EFIR gained 83.3% back and closed at $0.0022 on nearly 93 million share volume. Over 20% of that volume was made up of short sales, though considering the fact that the stock has not been promoted recently, the improvement should be pointed out. Founded in 1995 and previously engaged in the oil and gas business without any notable success, EGPI is currently running a new and still not clearly defined line of business, created trough a number of acquisition over the past years.
The reviving press release from yesterday concerned one of the newly acquired subsidiaries, M3 Lighting, Inc. The press release announced that the subsidiary has received a $10 million general purchase order, whereby the announcement sounded more like advertising the new partner of M3 Lighting.
EGPI acquired M3 Lightning in May last year in exchange for 14.3 million shares of common stock. At that time, M3 was a development stage company with no operations. According to EGPI’s latest 10-Q, “M3 specializes in the areas of lighting industry sales, design, product development, and sourcing, contracting and capital markets”, but as it seems no results from operation can be reported yet. For the first half of this year, the company had $916,298 in revenues, generated from undefined “sales activities”, as compared to no revenues in same period of 2009.

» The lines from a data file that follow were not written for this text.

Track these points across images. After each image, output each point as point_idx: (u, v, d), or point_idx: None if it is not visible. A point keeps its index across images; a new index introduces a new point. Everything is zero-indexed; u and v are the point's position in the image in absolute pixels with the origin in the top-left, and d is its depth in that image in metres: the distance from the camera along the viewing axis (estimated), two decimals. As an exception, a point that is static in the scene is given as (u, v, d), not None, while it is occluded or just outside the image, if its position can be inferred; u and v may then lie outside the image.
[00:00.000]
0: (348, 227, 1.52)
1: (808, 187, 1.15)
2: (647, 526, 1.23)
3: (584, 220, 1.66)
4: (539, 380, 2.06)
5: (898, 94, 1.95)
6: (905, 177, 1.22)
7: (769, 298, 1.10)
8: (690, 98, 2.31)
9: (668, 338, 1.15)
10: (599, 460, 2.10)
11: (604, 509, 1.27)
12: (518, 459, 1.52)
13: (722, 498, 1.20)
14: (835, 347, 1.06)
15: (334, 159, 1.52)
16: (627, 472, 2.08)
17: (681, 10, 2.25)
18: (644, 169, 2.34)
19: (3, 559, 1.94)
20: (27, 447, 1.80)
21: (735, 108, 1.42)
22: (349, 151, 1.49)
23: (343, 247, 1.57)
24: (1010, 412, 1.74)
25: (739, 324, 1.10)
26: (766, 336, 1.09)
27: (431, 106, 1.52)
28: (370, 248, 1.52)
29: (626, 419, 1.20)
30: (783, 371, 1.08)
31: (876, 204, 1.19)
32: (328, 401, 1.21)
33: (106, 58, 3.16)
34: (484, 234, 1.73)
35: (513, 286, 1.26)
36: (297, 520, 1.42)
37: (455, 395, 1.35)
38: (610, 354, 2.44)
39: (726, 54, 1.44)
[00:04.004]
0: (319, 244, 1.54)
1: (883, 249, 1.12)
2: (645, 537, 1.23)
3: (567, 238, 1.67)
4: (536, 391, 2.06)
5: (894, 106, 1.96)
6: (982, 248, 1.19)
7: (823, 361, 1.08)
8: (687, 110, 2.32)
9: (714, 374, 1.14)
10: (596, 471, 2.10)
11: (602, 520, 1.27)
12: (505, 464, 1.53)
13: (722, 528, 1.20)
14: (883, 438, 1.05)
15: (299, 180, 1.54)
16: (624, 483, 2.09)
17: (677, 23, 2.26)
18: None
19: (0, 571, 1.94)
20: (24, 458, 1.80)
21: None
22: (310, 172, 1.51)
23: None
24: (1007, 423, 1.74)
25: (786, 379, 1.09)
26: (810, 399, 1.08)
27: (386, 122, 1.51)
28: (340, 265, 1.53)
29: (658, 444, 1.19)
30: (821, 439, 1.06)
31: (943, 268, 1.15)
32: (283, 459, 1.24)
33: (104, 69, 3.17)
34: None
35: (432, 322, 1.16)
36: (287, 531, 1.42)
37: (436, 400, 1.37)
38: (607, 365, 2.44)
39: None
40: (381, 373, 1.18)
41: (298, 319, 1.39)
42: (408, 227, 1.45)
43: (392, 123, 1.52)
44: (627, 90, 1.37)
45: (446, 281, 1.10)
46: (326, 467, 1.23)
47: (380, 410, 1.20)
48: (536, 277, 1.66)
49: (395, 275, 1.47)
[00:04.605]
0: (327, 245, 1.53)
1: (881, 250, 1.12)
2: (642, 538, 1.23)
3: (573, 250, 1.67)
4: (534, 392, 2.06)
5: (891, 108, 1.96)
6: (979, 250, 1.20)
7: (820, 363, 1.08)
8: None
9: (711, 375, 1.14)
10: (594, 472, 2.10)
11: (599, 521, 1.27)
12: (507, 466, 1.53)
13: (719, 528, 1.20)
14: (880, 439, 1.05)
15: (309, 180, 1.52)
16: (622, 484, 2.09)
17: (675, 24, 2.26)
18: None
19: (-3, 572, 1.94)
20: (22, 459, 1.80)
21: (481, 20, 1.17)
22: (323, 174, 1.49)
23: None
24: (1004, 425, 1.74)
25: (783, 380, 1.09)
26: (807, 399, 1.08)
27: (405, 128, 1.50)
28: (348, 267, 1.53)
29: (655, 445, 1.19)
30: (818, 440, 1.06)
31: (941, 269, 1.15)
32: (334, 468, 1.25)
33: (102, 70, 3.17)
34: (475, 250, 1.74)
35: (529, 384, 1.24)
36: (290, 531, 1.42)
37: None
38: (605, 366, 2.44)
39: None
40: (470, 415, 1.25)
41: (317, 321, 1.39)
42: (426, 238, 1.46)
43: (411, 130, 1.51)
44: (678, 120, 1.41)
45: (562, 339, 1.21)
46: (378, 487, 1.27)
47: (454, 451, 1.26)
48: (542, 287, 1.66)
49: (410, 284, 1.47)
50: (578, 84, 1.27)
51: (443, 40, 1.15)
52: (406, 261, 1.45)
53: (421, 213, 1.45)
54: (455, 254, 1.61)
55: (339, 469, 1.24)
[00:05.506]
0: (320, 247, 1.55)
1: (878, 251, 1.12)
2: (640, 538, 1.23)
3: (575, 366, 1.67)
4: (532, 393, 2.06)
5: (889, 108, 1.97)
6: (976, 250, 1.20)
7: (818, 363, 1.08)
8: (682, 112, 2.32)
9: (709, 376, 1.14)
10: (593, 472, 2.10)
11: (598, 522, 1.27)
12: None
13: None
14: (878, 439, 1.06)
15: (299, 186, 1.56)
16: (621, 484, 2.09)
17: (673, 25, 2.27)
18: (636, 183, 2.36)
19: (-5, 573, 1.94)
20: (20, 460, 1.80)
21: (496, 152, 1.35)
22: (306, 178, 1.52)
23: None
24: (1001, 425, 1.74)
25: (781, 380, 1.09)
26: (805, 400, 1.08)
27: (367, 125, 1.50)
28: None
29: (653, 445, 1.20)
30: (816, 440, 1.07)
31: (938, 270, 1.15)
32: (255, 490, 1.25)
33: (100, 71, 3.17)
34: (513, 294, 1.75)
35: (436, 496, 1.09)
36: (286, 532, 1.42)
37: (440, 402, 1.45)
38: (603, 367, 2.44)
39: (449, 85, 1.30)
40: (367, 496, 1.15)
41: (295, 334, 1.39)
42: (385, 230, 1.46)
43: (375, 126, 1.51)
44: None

The promotions for EFIR this year have been, however, clearly defined. The stock was promoted three times, once per month since June. The latest promotion is from the beginning of this month and the $45,000 cash compensation has been paid by a third party. For one of the previous promotions the promoters disclosed to be holding 5 million shares of EFIR.
It seems that EGPI has always been heavily indebted and has paid out its debts through the issuance of common stock, which resulted in currently 246 million outstanding shares. At the end of June, the company had $3.9 million in assets and $7.4 million in liabilities, all of which due in short and $4 million of which in the form of notes payable and convertible notes. This year, all of the cash came also from borrowings and the working capital deficit is so far $6.8 million.